Accept and Validate Their Feelings
Take the time to show your child that you listened to what they had to say after they had spoken what they could. If a sibling was recently added to the family, for example, your child is likely to feel left out and that they aren’t getting the attention they used to.
When the baby is asleep, try to avoid talking about being a sibling and instead spend time with them, reading with them, playing with them, and so on.
The greatest thing you can do at this point of the learning process is to be calm and patient and use positive reinforcement. Avoid penalizing your child for making mistakes since this will just increase their worry and possibly lead to a power struggle.
Instead, try not to make a big deal out of the occasional accidents while making a huge deal (in a good manner!) out of successfully using the potty.
When an accident occurs, simply say, “Uh oh, let’s go on the potty,” and then leave it at that.
Return to Providing Reminders
In some ways, it seems like you’re going back to the beginning of toilet training. However, there is some good news! Even if you’re going backward, it’s just for a short time, and you’ll be able to make significant forward progress in no time.
Make sure your child is reminded to use the restroom on a regular basis. Simply include it into your regular regimen.
Giving a reminder every couple of hours seems to work well for my kid while he was going through this. I just set a timer on my phone to remind me to do it, even if I was elsewhere occupied.
Don’t forget to enlist the help of everyone in your children’s life. It will speed up the process for everyone involved—teachers, grandmothers etc.
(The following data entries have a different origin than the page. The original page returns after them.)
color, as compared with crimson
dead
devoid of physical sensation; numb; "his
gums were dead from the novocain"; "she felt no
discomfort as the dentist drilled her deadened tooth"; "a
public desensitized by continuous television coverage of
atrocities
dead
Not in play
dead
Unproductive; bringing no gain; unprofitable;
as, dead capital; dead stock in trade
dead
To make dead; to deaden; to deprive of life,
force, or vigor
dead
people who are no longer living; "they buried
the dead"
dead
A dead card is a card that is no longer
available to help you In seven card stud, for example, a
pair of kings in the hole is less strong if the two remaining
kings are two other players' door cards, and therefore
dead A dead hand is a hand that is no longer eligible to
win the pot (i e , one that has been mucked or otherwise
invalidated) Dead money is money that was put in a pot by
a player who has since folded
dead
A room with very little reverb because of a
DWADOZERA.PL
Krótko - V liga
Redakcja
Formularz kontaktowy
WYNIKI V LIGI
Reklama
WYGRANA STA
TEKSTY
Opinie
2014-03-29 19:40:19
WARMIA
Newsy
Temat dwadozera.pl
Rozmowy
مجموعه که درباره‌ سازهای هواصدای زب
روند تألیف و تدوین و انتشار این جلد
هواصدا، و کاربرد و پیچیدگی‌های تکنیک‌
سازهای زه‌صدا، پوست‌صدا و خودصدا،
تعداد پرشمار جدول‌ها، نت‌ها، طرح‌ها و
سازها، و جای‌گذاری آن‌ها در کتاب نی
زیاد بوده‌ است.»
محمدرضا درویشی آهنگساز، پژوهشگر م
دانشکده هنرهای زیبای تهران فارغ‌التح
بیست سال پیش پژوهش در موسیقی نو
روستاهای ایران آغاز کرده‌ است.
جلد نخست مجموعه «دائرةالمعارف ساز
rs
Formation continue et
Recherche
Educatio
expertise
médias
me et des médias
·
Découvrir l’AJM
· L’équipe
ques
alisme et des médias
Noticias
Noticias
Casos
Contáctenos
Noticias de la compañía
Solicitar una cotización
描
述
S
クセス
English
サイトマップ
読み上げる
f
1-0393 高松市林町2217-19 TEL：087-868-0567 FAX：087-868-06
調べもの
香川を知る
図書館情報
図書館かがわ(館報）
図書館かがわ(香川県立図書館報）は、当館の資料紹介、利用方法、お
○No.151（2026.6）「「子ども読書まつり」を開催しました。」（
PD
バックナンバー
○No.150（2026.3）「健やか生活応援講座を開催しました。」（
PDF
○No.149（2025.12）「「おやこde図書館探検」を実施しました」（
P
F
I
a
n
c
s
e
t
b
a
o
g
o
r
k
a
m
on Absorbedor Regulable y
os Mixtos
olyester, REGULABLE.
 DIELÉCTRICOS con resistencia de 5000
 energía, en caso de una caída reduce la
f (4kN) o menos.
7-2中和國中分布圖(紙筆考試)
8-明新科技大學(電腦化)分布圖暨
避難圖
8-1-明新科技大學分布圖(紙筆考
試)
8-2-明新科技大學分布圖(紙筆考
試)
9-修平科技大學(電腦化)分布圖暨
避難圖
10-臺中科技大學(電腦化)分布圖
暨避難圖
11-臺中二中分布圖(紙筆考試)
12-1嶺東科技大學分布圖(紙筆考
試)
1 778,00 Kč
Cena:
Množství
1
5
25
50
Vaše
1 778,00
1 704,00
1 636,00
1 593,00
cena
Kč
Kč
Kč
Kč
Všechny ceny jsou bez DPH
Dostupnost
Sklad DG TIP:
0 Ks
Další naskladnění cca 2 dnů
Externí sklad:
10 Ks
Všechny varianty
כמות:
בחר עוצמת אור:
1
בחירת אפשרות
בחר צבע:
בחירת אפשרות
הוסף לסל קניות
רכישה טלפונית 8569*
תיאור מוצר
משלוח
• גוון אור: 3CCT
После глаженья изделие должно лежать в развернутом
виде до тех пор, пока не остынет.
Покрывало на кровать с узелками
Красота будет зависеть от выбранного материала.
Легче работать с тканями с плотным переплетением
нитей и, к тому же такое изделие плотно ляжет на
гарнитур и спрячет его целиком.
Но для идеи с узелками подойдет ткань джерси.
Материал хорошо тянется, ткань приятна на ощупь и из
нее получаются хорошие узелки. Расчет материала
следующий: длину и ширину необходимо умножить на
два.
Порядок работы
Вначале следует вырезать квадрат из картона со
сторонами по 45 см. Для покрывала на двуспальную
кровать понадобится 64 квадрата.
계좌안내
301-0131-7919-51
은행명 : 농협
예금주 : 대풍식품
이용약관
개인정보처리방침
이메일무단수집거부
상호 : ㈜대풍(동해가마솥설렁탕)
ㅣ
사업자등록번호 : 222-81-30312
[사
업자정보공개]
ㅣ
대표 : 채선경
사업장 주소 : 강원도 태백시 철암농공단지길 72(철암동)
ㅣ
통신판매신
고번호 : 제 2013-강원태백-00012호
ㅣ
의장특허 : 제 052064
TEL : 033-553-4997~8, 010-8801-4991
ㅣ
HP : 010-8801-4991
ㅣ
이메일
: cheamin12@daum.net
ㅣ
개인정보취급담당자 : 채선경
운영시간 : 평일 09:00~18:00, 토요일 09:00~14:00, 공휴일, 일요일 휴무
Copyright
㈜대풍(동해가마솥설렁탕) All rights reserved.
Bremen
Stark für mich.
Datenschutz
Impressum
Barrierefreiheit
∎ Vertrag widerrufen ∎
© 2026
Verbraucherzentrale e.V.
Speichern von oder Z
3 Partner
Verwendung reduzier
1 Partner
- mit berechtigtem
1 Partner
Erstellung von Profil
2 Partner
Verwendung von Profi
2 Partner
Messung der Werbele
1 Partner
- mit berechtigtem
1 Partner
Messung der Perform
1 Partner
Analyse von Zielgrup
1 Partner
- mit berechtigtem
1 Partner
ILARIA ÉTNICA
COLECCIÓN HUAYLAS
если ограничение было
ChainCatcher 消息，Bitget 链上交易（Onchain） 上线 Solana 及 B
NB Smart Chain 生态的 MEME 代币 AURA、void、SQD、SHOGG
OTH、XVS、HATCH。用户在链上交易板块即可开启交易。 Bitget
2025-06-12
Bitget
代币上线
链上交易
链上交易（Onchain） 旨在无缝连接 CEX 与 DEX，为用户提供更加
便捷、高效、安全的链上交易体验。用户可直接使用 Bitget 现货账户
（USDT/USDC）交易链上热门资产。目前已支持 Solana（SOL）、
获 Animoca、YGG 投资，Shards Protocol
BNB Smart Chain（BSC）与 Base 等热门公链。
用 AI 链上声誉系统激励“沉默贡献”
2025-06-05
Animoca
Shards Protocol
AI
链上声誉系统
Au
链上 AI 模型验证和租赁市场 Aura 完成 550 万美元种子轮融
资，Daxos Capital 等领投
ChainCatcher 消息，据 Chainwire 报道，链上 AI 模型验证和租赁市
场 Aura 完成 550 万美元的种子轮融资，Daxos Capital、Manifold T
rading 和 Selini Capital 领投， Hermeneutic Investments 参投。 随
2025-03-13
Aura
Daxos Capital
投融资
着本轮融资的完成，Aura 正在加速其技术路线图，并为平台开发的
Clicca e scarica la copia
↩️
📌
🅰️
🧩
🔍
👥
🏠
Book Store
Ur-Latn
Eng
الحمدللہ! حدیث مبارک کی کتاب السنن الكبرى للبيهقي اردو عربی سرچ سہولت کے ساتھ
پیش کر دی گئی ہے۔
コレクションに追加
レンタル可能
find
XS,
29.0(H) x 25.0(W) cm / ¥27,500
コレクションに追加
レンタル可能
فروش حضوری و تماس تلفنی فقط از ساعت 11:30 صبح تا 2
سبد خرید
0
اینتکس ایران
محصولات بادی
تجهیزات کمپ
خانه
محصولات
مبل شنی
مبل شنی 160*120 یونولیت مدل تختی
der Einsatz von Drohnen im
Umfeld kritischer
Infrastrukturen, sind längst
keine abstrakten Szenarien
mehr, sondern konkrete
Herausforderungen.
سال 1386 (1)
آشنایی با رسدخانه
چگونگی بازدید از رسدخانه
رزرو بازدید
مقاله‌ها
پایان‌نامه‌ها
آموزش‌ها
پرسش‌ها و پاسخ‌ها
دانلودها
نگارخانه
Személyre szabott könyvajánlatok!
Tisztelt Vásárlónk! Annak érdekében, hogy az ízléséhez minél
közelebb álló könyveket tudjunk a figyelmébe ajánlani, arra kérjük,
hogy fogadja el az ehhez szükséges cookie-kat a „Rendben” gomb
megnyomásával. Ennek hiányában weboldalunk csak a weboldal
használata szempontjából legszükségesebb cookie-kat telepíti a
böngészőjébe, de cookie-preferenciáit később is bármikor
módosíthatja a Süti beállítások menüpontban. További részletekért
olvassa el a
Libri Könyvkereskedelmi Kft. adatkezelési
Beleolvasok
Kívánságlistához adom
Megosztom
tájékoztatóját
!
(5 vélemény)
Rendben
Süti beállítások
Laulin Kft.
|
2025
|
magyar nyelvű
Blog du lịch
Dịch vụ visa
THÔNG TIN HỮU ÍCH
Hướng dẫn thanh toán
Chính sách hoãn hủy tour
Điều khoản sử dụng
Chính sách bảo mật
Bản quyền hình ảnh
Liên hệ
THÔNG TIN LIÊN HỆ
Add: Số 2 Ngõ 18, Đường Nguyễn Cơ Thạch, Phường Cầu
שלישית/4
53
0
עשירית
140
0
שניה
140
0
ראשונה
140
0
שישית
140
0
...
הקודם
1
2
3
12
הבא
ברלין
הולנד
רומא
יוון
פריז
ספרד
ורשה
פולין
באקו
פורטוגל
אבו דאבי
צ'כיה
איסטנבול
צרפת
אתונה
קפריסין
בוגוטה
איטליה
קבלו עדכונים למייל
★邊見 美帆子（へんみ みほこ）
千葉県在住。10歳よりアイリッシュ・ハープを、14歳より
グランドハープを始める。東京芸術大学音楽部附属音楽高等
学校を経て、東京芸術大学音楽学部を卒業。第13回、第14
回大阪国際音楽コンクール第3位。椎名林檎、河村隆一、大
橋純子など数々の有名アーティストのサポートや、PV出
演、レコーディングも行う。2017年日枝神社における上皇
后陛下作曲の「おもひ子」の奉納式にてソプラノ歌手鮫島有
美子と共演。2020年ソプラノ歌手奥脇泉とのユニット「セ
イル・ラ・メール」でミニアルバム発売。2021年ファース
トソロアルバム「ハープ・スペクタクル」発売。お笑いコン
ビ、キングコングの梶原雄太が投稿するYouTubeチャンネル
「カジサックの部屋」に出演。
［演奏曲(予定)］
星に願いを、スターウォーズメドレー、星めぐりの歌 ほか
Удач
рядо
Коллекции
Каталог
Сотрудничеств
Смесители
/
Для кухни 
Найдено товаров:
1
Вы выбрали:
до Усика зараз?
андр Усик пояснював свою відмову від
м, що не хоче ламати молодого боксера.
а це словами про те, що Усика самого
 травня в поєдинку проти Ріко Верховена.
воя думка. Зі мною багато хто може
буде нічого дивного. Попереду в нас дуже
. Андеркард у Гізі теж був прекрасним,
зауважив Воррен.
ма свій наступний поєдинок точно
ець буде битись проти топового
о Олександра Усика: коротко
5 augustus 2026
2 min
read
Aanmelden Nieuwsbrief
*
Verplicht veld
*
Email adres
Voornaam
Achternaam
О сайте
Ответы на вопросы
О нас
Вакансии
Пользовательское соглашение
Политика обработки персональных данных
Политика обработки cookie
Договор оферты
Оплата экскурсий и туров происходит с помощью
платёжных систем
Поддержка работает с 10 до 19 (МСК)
You may also review your potty training books with your child.
Praise And Rewards
External rewards are effective motivators for achieving a goal, and this is true for potty training relapse as well. Consider putting in a reward system or a sticker chart / reward chart. That’s what we did with my kid, and it really helped him stay motivated to “get back on track.”
You’ve Got This
Many toilet training regressions are resolved in a matter of weeks, but it might take up to a month in certain cases.
If it lasts longer than that and the wet clothes are making you angry and you’re giving negative attention to your child and and you haven’t visited a doctor, you should consult your children’s pediatrician to make sure there isn’t an underlying health concern.
Keep going and staying the course…You’ll be on your way to the other side of this true regression shortly!